Several of these decisions are unpublished, but we cite them for illustrative and comparative purposes rather than as precedent. See Roberson v. State , 420 S.W.3d 832, 837 (Tex. Crim. App. 2013). Their rationale is sound. We hold that orders and judgments of convictions containing a Texas state identification number, coupled with testimony that the number is “unique” to a defendant’s criminal record, provides sufficient basis for the fact finder to link the defendant to prior convictions for purposes of proving a defendant’s criminal history under Article 37.07, § 3(a)(1). See Barnes , 585 S.W.3d at 650; cf. Ex parte Warren , 353 S.W.3d 490, 495 (Tex. Crim.
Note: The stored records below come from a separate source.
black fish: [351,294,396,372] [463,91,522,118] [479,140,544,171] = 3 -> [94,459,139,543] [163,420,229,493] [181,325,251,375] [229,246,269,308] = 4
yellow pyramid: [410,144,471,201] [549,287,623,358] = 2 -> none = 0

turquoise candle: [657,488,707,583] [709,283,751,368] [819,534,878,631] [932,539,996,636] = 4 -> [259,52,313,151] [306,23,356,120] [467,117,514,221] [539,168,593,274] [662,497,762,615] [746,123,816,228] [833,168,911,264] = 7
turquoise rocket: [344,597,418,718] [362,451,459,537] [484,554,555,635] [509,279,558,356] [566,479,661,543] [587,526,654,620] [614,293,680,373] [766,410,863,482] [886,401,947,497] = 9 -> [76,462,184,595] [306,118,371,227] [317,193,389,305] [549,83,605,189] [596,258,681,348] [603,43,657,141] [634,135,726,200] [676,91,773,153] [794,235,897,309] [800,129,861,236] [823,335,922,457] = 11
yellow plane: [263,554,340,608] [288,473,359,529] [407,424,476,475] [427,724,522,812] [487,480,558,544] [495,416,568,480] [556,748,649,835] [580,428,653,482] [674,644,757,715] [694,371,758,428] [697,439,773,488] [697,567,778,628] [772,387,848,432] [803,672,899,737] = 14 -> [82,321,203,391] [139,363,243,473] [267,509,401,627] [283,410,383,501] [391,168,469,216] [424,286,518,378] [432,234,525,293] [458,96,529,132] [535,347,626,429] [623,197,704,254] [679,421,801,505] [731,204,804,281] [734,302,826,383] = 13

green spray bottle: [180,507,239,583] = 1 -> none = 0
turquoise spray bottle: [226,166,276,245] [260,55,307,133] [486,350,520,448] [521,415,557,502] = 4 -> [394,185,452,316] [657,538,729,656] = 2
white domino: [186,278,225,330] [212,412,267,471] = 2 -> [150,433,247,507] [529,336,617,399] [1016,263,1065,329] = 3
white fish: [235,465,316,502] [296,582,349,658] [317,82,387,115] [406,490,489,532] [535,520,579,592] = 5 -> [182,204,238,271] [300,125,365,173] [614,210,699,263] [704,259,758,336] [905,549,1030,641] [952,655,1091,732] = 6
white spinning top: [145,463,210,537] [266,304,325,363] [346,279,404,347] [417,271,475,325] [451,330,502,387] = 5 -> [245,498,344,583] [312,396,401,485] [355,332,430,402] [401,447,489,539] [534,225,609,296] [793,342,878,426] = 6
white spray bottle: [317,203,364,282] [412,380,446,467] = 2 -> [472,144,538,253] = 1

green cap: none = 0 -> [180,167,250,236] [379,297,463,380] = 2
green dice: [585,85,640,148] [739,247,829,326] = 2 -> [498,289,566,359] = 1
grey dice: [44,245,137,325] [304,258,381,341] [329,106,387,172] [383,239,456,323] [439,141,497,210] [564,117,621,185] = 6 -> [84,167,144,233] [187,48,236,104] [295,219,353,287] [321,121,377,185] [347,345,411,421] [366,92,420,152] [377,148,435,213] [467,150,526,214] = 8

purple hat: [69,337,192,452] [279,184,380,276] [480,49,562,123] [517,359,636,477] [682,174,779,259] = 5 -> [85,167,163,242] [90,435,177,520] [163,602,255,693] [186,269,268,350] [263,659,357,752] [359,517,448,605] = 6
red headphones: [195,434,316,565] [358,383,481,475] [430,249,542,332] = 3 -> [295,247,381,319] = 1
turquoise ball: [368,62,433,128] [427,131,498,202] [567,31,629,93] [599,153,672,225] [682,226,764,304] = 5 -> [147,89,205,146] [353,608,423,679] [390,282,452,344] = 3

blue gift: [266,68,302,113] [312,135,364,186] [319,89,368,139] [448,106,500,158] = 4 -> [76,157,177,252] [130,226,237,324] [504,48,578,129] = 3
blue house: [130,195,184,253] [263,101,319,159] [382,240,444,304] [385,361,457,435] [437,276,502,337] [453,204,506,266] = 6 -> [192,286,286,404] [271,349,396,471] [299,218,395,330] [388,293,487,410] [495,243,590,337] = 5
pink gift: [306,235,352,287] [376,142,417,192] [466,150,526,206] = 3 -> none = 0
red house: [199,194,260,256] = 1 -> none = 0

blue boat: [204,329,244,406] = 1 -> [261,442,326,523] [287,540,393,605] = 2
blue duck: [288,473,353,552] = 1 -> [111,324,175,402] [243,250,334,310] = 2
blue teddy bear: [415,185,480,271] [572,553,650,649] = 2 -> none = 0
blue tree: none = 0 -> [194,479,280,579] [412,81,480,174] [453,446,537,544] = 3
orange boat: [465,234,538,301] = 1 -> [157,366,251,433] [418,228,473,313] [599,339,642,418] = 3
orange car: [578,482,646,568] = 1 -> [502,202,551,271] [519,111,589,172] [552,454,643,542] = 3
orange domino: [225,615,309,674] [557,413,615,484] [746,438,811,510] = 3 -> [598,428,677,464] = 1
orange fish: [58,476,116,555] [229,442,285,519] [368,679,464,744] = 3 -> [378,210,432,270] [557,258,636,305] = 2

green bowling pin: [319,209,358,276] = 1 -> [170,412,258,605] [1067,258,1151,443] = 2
App. 2011) (reasoning, “[m]ost importantly,” that convictions described in documents could be linked to the defendant because the documents contained the same “FBI number,” which is a “‘unique identifier’ that cannot be assigned to another person and is reliable in identifying an individual in criminal investigations”).

Accordingly, the trial court did not abuse its discretion by admitting the three exhibits containing appellant’s name and unique state identification number for purposes of proving his criminal record. [1] IV. Conclusion

Appellant’s sole issue is overruled. The trial court’s judgment is affirmed. /s/ Ken Wise Justice Panel consists of Justices Wise, Poissant, and Wilson. Publish — Tex. R. App. P. 47.2(b)


[1] Moreover, we note that the drug offense depicted in Exhibit No. 2 was further linked to appellant through the testimony of several witnesses—a police officer described arresting appellant on the date of the offense for the same offense, and appellant’s girlfriend witnessed him being placed on deferred adjudication for a drug offense in front of the judge named in the judgment in the same year as the judgment.